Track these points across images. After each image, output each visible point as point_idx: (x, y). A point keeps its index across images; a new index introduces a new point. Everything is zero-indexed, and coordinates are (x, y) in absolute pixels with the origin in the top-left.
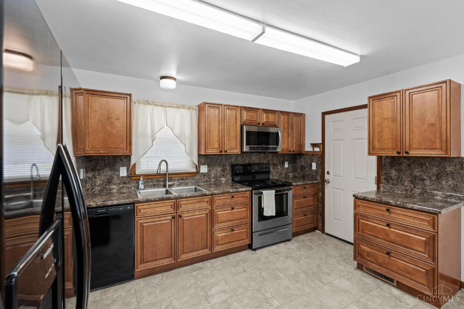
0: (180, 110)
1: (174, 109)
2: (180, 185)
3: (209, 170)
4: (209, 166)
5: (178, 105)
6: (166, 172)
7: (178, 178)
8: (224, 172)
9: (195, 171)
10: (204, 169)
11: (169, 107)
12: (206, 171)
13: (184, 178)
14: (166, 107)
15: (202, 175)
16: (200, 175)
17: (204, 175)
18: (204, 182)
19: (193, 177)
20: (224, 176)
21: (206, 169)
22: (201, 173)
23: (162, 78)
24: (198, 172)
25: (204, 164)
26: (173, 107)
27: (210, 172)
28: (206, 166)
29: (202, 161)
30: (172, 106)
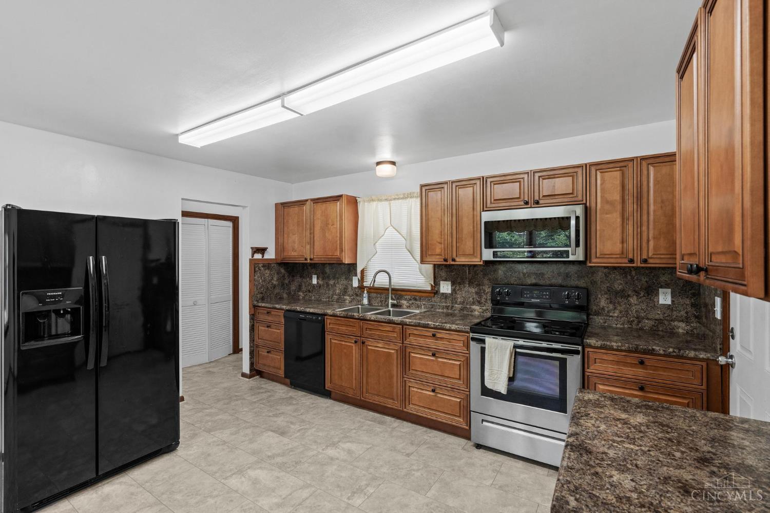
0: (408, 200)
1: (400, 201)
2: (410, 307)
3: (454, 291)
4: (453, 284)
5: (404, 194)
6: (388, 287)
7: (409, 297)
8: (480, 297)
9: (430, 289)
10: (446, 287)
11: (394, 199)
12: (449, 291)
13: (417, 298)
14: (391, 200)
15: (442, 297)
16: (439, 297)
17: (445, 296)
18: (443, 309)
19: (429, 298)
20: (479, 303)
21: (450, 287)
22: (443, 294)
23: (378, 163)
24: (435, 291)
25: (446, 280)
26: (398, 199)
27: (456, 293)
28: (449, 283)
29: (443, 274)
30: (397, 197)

= = =

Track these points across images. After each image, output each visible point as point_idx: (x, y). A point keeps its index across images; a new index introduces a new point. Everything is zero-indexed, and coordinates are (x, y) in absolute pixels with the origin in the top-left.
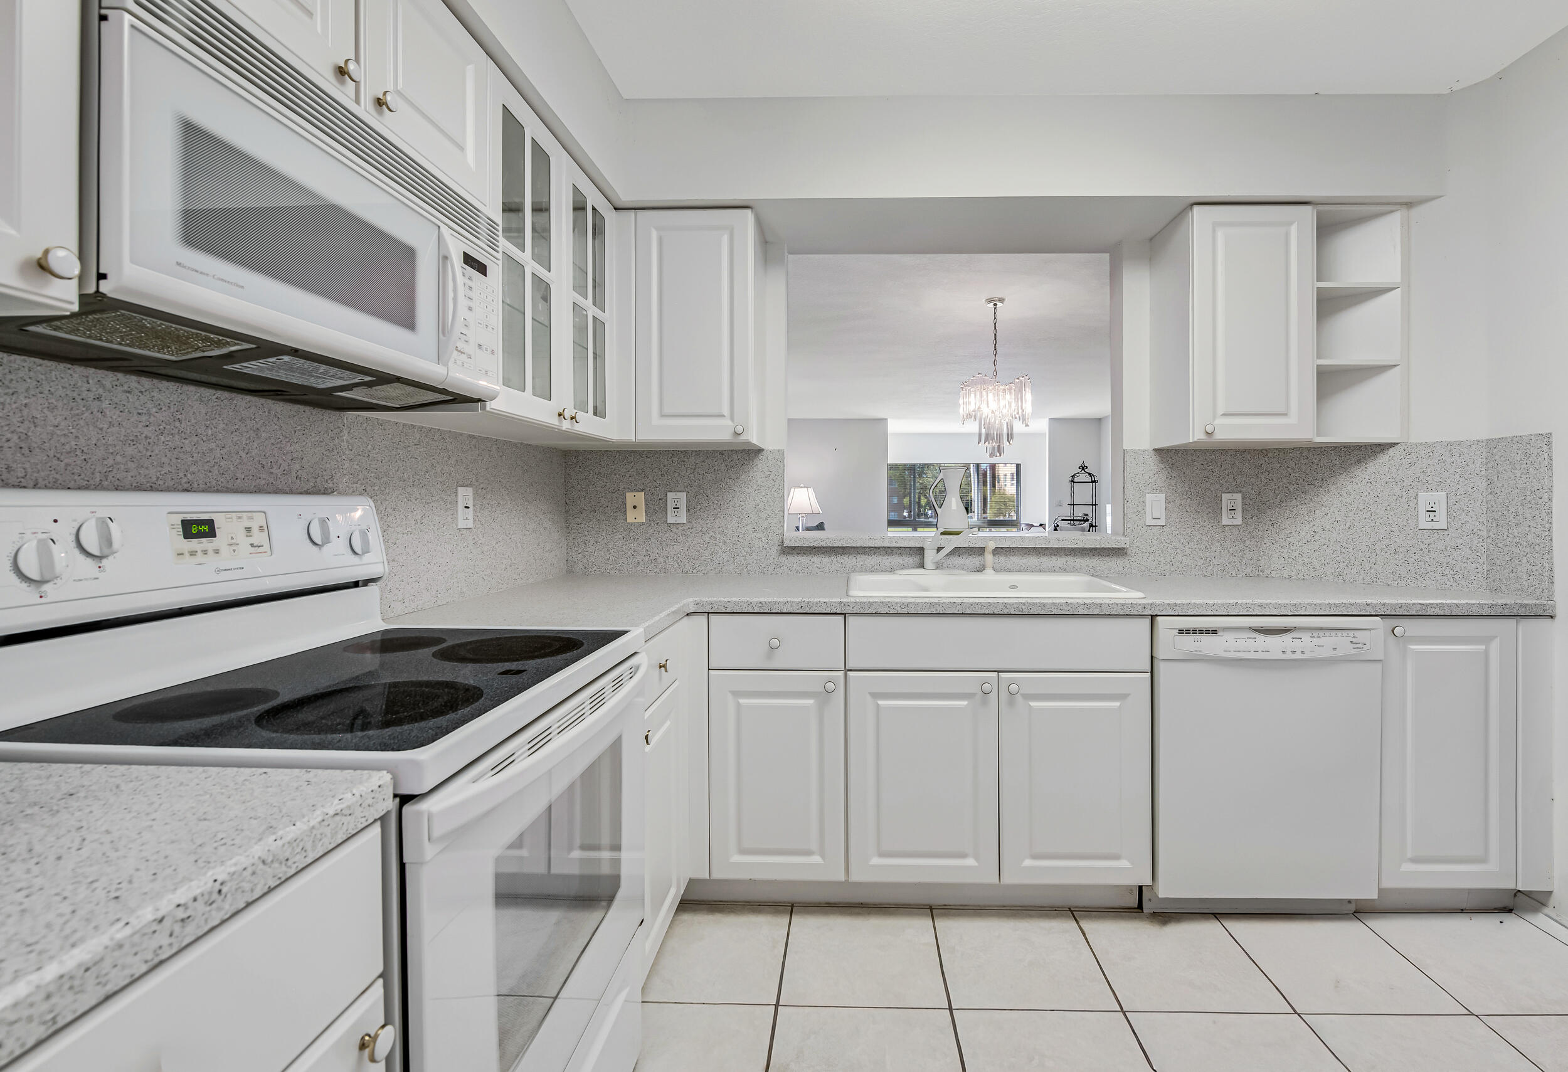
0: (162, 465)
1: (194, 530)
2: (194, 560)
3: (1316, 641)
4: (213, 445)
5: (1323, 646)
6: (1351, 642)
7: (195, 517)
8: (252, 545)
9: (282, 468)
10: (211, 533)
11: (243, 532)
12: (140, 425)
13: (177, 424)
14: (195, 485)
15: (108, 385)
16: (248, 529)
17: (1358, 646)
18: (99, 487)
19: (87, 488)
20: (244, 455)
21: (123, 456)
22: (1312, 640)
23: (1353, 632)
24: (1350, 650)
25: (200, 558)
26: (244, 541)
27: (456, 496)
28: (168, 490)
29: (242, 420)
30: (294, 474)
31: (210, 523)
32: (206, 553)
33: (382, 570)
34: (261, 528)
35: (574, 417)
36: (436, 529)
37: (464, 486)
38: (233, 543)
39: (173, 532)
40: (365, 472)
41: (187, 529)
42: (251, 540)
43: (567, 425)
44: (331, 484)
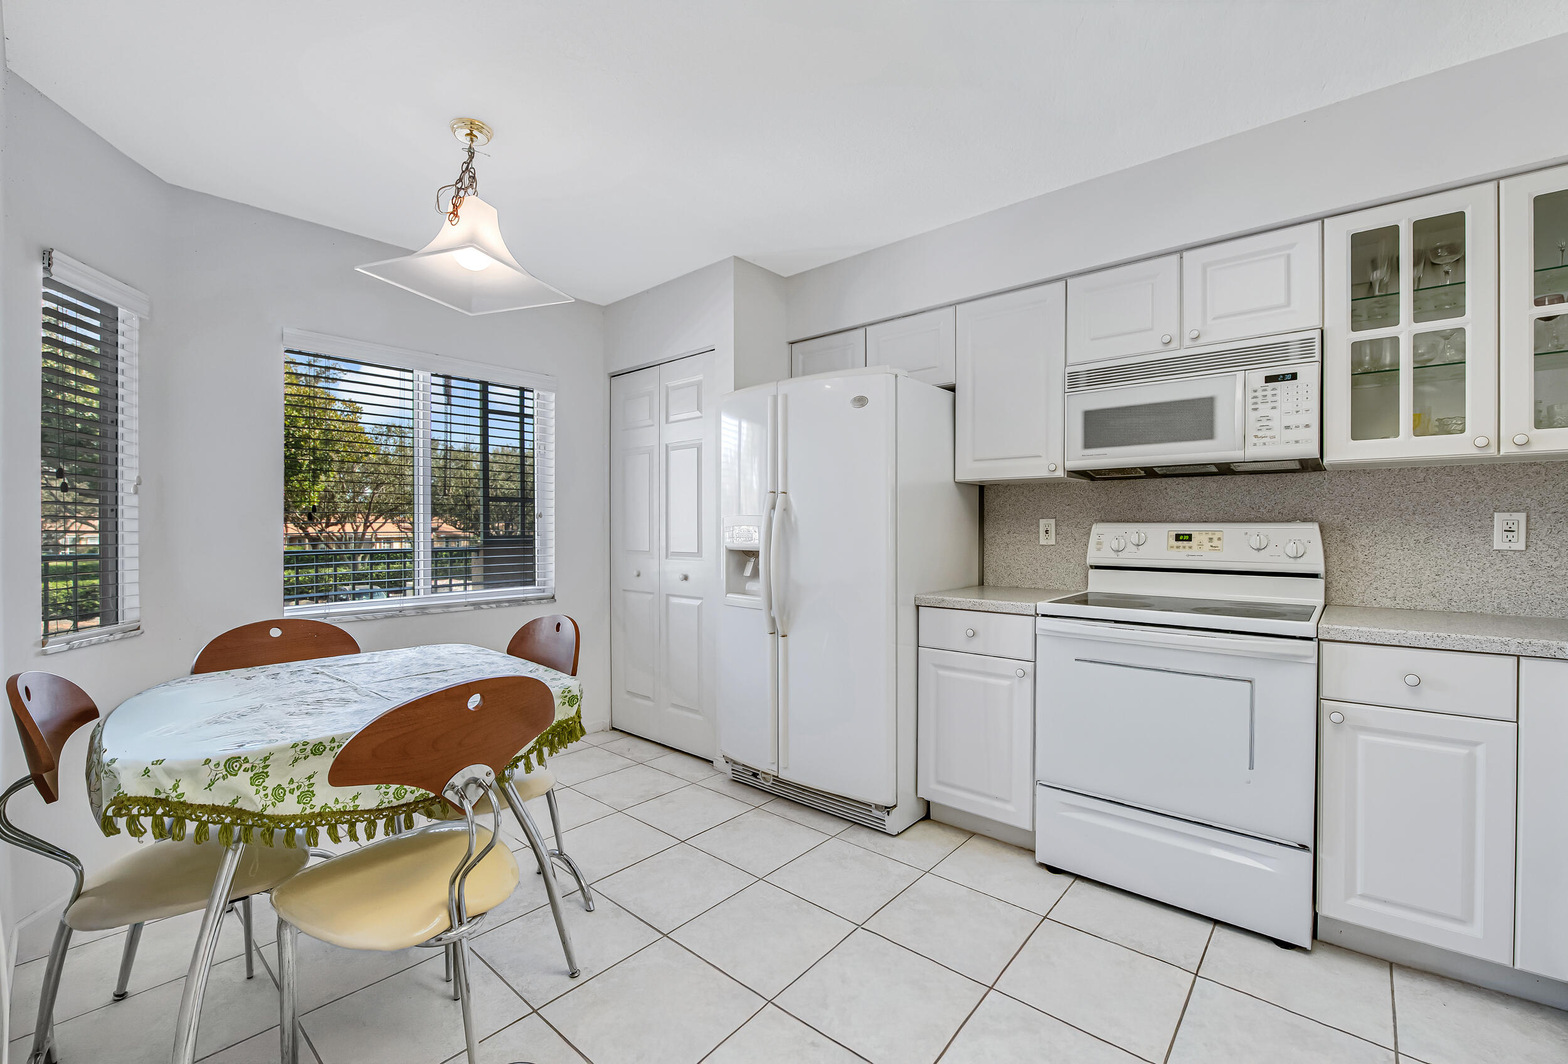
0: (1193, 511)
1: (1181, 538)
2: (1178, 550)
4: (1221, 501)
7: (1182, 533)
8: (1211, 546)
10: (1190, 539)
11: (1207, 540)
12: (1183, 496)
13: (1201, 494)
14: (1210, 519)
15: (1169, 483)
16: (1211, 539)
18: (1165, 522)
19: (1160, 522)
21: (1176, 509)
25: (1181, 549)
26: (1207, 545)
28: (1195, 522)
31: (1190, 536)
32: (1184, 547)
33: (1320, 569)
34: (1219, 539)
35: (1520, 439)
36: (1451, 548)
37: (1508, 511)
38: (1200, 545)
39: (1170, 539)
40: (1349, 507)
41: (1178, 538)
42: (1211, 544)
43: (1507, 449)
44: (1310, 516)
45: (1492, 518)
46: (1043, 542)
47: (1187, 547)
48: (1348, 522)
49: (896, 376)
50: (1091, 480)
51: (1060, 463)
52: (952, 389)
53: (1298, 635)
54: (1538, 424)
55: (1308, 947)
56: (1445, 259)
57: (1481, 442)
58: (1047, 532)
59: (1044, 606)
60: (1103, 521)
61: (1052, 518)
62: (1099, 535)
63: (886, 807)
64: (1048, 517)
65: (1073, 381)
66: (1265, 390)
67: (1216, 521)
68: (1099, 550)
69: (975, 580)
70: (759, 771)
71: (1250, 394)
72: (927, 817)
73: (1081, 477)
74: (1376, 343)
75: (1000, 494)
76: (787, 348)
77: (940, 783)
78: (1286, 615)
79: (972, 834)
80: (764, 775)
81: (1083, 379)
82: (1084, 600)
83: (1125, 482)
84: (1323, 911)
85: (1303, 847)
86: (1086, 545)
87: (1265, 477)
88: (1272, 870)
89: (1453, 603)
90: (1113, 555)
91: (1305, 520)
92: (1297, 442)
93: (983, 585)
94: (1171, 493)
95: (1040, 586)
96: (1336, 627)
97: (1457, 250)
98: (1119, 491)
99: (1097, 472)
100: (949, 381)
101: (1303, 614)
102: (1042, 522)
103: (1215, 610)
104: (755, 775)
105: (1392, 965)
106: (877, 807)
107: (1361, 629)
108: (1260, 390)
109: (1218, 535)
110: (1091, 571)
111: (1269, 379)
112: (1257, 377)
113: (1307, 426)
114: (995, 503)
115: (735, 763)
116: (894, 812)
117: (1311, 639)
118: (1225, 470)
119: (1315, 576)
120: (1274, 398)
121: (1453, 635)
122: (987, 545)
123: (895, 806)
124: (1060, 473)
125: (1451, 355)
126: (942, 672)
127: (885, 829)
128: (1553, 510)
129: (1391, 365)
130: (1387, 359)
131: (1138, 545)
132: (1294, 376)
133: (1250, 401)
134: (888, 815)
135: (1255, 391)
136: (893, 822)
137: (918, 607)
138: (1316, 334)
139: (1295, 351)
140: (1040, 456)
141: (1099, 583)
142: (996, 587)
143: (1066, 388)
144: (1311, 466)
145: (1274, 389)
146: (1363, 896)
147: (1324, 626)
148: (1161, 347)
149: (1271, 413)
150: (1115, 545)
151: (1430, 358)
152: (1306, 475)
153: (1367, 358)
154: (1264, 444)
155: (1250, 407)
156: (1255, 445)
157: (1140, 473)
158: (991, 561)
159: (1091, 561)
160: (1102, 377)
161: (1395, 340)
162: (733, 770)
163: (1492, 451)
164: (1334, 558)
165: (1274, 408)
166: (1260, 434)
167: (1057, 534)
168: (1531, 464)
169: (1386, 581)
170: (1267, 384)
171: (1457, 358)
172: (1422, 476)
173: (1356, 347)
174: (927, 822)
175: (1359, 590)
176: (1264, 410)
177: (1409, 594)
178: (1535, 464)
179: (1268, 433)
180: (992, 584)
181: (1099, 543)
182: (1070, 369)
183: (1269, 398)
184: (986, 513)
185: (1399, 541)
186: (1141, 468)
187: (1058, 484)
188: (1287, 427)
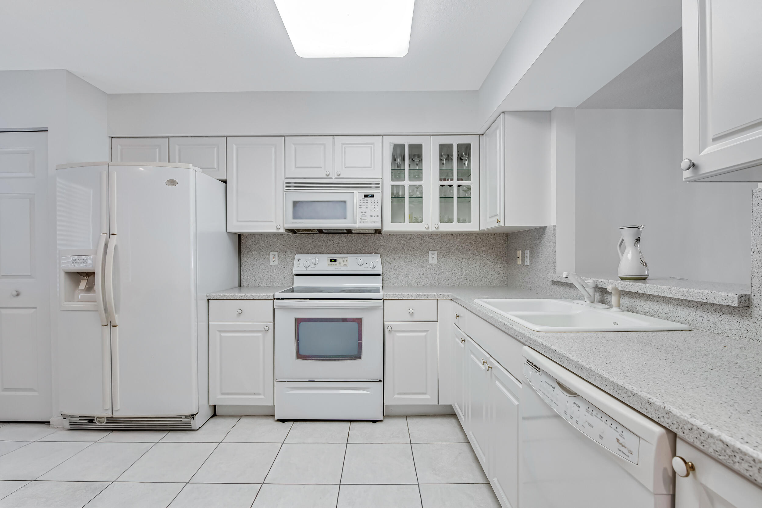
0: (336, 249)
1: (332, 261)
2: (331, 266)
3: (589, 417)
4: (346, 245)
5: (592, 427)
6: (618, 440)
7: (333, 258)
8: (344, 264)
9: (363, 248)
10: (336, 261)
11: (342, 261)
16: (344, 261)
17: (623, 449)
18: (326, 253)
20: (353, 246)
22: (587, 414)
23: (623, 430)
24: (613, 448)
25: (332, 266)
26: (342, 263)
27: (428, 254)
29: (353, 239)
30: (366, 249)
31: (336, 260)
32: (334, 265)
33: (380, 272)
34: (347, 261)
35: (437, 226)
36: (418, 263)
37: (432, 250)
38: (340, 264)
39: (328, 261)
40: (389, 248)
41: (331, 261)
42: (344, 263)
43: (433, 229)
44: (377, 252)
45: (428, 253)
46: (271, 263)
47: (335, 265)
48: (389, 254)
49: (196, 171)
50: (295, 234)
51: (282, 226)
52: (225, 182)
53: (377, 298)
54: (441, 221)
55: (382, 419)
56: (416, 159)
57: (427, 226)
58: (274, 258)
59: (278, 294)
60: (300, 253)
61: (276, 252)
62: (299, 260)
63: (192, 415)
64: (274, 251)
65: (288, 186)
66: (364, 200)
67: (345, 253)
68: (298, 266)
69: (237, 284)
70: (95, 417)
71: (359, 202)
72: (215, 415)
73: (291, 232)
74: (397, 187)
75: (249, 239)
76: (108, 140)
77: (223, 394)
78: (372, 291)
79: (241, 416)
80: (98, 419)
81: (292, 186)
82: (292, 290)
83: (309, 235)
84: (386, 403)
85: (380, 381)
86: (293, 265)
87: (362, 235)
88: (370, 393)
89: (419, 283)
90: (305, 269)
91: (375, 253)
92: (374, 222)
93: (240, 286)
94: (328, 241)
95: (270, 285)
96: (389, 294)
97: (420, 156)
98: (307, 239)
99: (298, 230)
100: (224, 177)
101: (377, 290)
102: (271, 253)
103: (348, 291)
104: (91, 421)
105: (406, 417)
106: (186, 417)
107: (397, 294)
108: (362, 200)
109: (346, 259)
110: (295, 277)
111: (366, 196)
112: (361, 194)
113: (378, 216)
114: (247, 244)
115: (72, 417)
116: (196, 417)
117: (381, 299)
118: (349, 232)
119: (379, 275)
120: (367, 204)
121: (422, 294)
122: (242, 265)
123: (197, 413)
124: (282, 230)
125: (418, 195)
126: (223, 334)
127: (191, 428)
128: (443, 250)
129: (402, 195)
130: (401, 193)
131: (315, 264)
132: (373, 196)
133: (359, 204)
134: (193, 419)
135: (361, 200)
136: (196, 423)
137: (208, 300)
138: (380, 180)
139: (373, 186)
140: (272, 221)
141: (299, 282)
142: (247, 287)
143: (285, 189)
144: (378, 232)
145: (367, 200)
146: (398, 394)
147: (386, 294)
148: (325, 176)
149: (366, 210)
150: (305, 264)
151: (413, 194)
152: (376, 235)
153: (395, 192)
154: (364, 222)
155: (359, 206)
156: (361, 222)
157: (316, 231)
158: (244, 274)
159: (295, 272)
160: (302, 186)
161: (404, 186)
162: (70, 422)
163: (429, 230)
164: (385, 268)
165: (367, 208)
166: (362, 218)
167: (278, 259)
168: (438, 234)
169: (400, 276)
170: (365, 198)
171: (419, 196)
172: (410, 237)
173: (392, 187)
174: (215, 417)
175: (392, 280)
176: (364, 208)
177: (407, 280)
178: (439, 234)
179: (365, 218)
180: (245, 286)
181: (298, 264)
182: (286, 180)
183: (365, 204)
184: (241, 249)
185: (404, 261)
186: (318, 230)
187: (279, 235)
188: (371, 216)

= = =

About this task -
A verbatim reproduction is expected: starting at the line above that has "43: (567, 425)", ending at the line that has "132: (1294, 376)", both included, and with no pictures and no other lines.

Completed task -
43: (567, 425)
44: (331, 484)
0: (1193, 511)
1: (1181, 538)
2: (1178, 550)
4: (1221, 501)
7: (1182, 533)
8: (1211, 546)
10: (1190, 539)
11: (1207, 540)
12: (1183, 496)
13: (1201, 494)
14: (1210, 519)
15: (1169, 483)
16: (1211, 539)
18: (1165, 522)
19: (1160, 522)
21: (1176, 509)
25: (1181, 549)
26: (1207, 545)
28: (1195, 522)
31: (1190, 536)
32: (1184, 547)
33: (1320, 569)
34: (1219, 539)
35: (1520, 439)
36: (1451, 548)
37: (1508, 511)
38: (1200, 545)
39: (1170, 539)
40: (1349, 507)
41: (1178, 538)
42: (1211, 544)
43: (1507, 449)
44: (1310, 516)
45: (1492, 518)
46: (1043, 542)
47: (1187, 547)
48: (1348, 522)
49: (896, 376)
50: (1091, 480)
51: (1060, 463)
52: (952, 389)
53: (1298, 635)
54: (1538, 424)
55: (1308, 947)
56: (1445, 259)
57: (1481, 442)
58: (1047, 532)
59: (1044, 606)
60: (1103, 521)
61: (1052, 518)
62: (1099, 535)
63: (886, 807)
64: (1048, 517)
65: (1073, 381)
66: (1265, 390)
67: (1216, 521)
68: (1099, 550)
69: (975, 580)
70: (759, 771)
71: (1250, 394)
72: (927, 817)
73: (1081, 477)
74: (1376, 343)
75: (1000, 494)
76: (787, 348)
77: (940, 783)
78: (1286, 615)
79: (972, 834)
80: (764, 775)
81: (1083, 379)
82: (1084, 600)
83: (1125, 482)
84: (1323, 911)
85: (1303, 847)
86: (1086, 545)
87: (1265, 477)
88: (1272, 870)
89: (1453, 603)
90: (1113, 555)
91: (1305, 520)
92: (1297, 442)
93: (983, 585)
94: (1171, 493)
95: (1040, 586)
96: (1336, 627)
97: (1457, 250)
98: (1119, 491)
99: (1097, 472)
100: (949, 381)
101: (1303, 614)
102: (1042, 522)
103: (1215, 610)
104: (755, 775)
105: (1392, 965)
106: (877, 807)
107: (1361, 629)
108: (1260, 390)
109: (1218, 535)
110: (1091, 571)
111: (1269, 379)
112: (1257, 377)
113: (1307, 426)
114: (995, 503)
115: (735, 763)
116: (894, 812)
117: (1311, 639)
118: (1225, 470)
119: (1315, 576)
120: (1274, 398)
121: (1453, 635)
122: (987, 545)
123: (895, 806)
124: (1060, 473)
125: (1451, 355)
126: (942, 672)
127: (885, 829)
128: (1553, 510)
129: (1391, 365)
130: (1387, 359)
131: (1138, 545)
132: (1294, 376)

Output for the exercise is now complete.